WORK TO COMPLETE >> Give the listing again word for word. Leave every image out.

EXERCISE DATA >>

#####

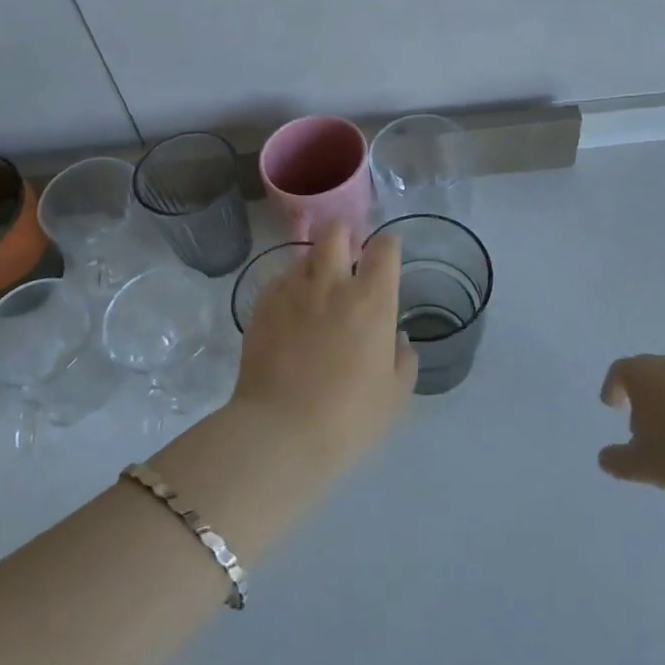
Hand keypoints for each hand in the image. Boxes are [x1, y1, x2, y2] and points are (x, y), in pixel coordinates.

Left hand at [231, 226, 416, 471]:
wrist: (280, 432)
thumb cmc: (348, 417)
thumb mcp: (394, 397)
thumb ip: (403, 361)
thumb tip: (396, 339)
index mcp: (372, 300)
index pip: (384, 248)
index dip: (388, 245)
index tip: (386, 253)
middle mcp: (332, 283)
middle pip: (336, 232)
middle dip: (344, 234)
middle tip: (348, 255)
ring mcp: (292, 291)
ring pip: (304, 255)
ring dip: (315, 262)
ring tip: (317, 285)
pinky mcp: (262, 306)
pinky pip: (279, 281)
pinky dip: (289, 287)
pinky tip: (290, 310)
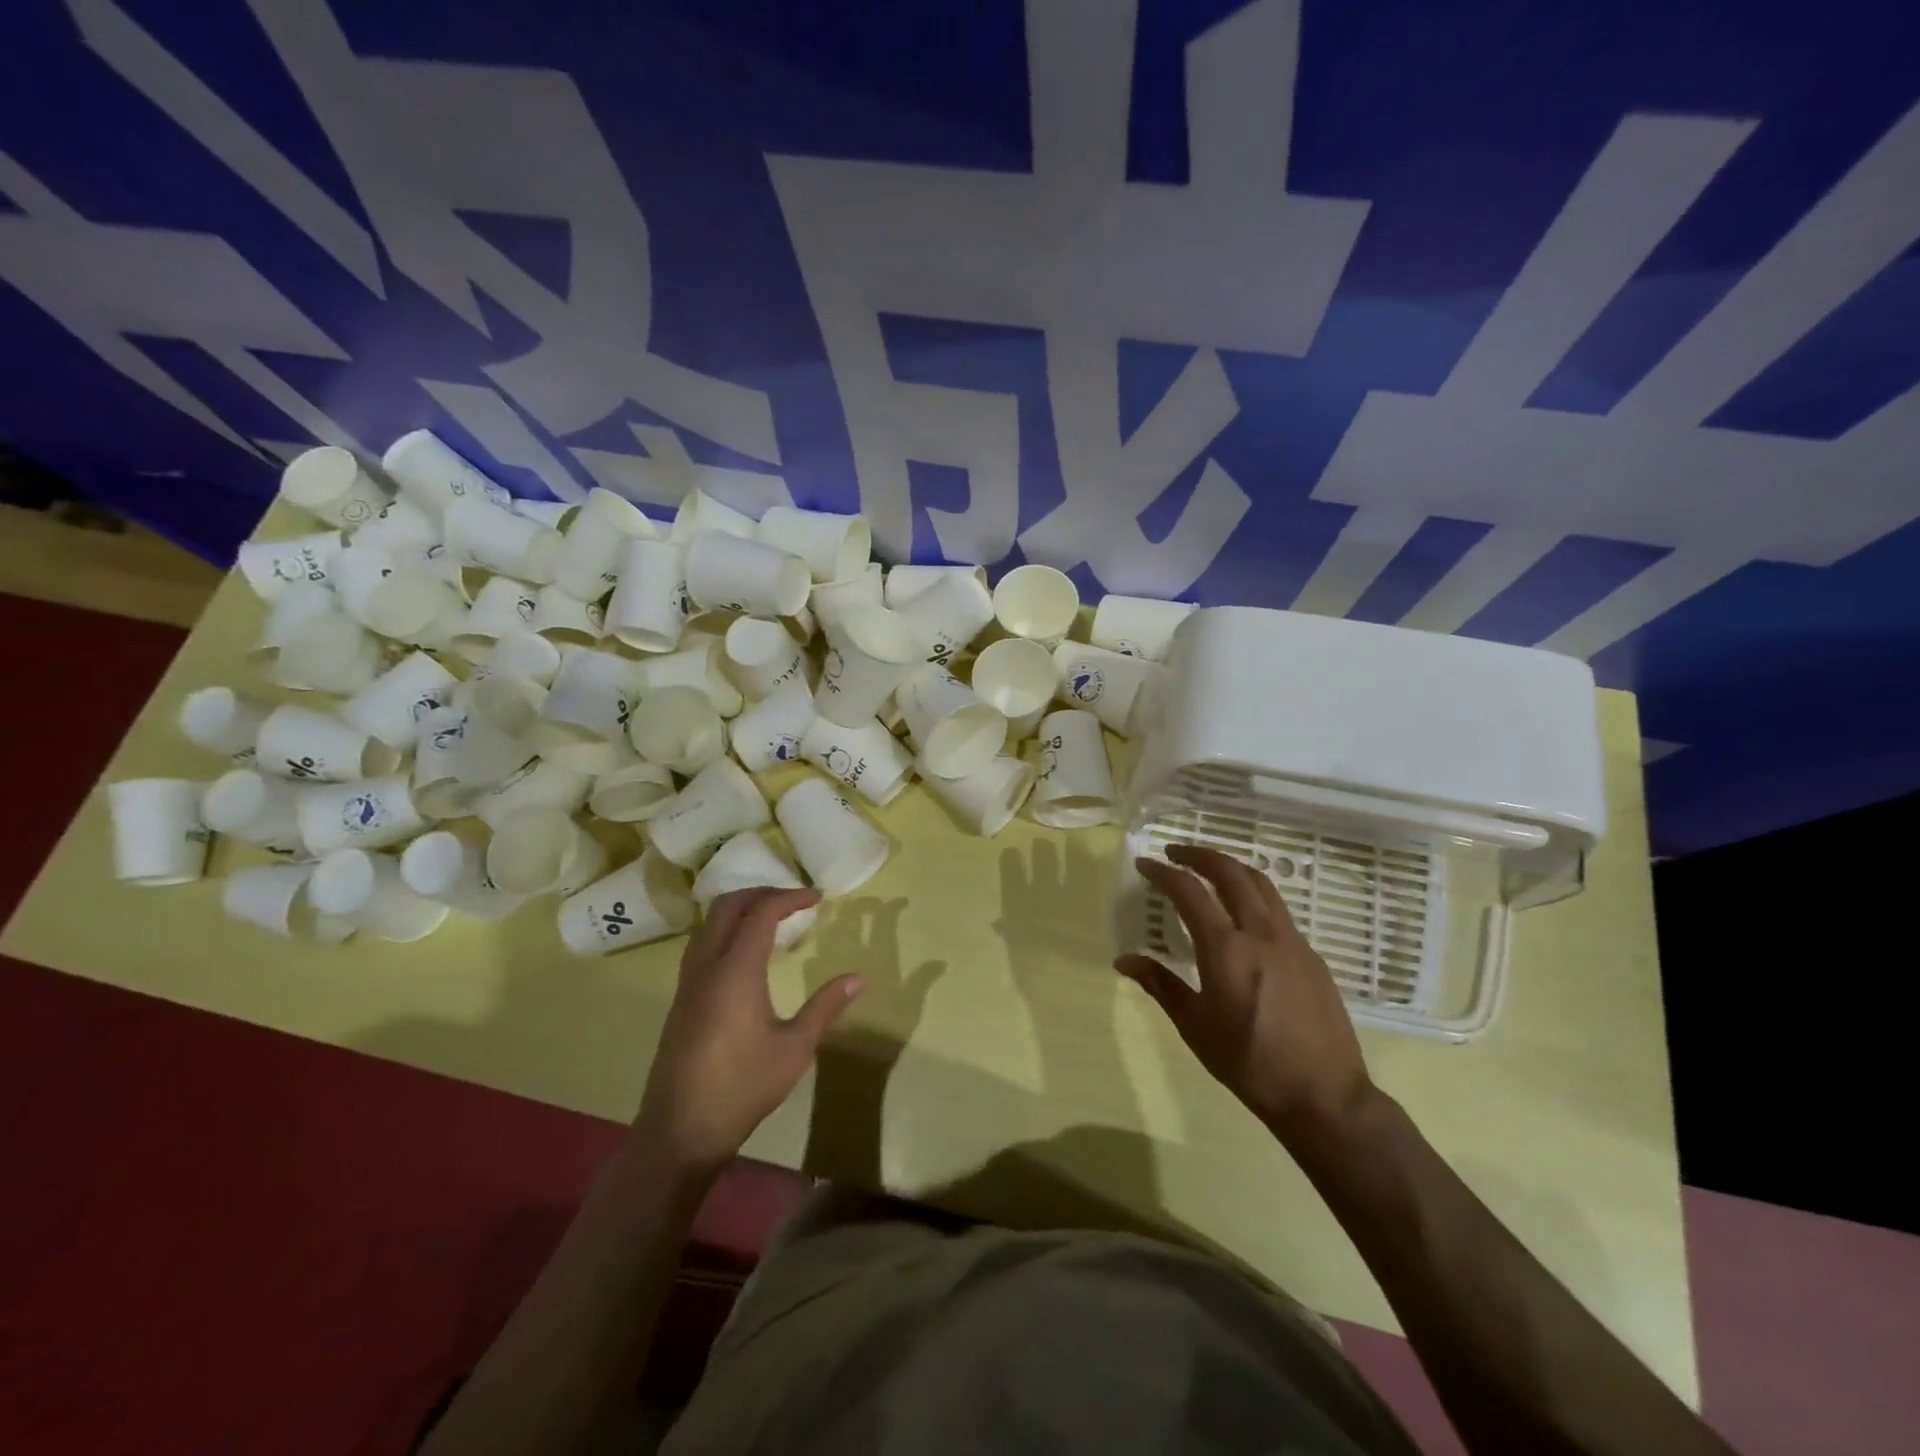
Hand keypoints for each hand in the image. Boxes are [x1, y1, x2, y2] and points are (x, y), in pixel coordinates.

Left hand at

#####

ANSWER BOX >>
Hand keypoints for each hand in the image. Boxes are [x1, y1, x2, y2] and points are (x, y), in pixel coordinates.

Left hand at [231, 226, 416, 471]:
wrist: (280, 432)
thumb cmc: (348, 417)
thumb mcp: (394, 397)
thumb ip: (403, 361)
thumb tip: (396, 339)
index mcp: (372, 300)
index pip: (384, 248)
index dip: (388, 245)
index tip: (386, 253)
middle mcp: (332, 283)
middle pip: (336, 232)
middle dip: (344, 234)
middle tip: (348, 255)
ring mcp: (292, 291)
ring pip: (304, 255)
ring dip: (315, 262)
ring tip: (317, 285)
pinky mcp: (262, 306)
pinky pip: (279, 281)
pinky dip: (289, 287)
pinky tip: (290, 310)
Hand keypoints for each hand in the image. Boxes are [x1, y1, x2, y2] and points are (x, y), in pixel coordinates.

Left hand at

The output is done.